• Task directions: In the data below, find each line carrying the string "temperature" and copy it out.

== Dataset entries

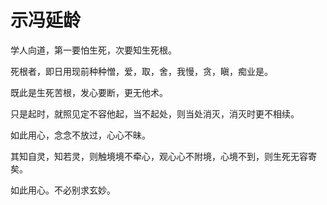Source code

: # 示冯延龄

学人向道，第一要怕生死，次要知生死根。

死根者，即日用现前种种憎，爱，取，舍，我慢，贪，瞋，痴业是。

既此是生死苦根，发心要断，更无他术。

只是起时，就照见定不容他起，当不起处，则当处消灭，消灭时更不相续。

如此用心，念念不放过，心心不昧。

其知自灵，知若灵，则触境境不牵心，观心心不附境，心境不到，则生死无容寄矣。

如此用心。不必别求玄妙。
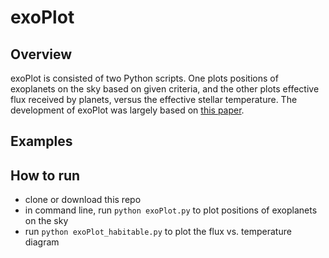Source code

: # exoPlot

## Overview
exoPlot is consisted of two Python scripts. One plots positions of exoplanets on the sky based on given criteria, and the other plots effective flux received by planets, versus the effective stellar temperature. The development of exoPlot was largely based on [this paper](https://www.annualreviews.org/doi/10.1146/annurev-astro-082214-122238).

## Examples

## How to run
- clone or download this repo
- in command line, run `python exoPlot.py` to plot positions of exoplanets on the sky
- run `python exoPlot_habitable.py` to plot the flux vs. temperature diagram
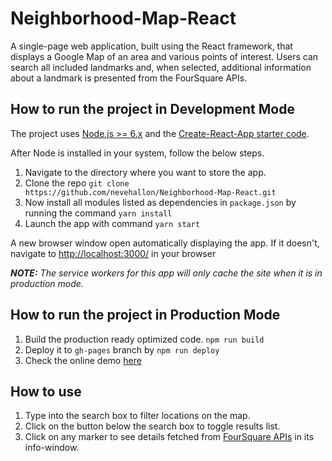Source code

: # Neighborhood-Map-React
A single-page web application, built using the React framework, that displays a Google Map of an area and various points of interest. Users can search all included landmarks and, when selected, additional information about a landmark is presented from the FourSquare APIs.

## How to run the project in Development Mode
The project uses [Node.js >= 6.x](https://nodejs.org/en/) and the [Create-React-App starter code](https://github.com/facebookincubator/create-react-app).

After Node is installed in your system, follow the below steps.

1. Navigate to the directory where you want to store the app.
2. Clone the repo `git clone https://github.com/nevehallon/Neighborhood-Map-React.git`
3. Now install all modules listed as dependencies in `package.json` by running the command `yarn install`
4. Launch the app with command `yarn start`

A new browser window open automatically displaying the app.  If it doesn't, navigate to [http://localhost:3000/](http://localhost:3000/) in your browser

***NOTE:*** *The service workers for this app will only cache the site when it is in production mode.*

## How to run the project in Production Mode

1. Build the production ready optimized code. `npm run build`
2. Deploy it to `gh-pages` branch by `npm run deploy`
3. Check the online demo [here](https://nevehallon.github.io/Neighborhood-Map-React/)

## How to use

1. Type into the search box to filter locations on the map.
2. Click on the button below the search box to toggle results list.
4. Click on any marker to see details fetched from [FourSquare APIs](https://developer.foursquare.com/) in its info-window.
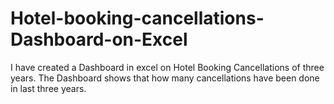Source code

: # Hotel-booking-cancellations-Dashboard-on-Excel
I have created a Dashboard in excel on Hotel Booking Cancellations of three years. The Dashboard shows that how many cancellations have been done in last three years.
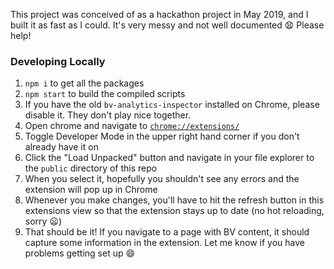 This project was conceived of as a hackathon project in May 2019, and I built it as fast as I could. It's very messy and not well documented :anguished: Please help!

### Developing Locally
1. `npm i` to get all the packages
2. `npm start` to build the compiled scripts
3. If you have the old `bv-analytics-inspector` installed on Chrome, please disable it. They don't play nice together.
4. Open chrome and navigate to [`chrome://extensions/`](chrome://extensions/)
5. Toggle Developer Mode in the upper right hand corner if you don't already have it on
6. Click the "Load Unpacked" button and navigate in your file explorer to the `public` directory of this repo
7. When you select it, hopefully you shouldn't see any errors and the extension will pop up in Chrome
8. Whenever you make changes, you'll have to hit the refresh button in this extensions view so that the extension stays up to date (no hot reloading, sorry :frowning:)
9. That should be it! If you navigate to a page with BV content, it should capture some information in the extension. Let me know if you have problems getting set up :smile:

====

• Written response:
exoPlot is consisted of two Python scripts. One plots positions of exoplanets on the sky based on given criteria, and the other plots effective flux received by planets, versus the effective stellar temperature. The development of exoPlot was largely based on [this paper](https://www.annualreviews.org/doi/10.1146/annurev-astro-082214-122238).
- run `python exoPlot_habitable.py` to plot the flux vs. temperature diagram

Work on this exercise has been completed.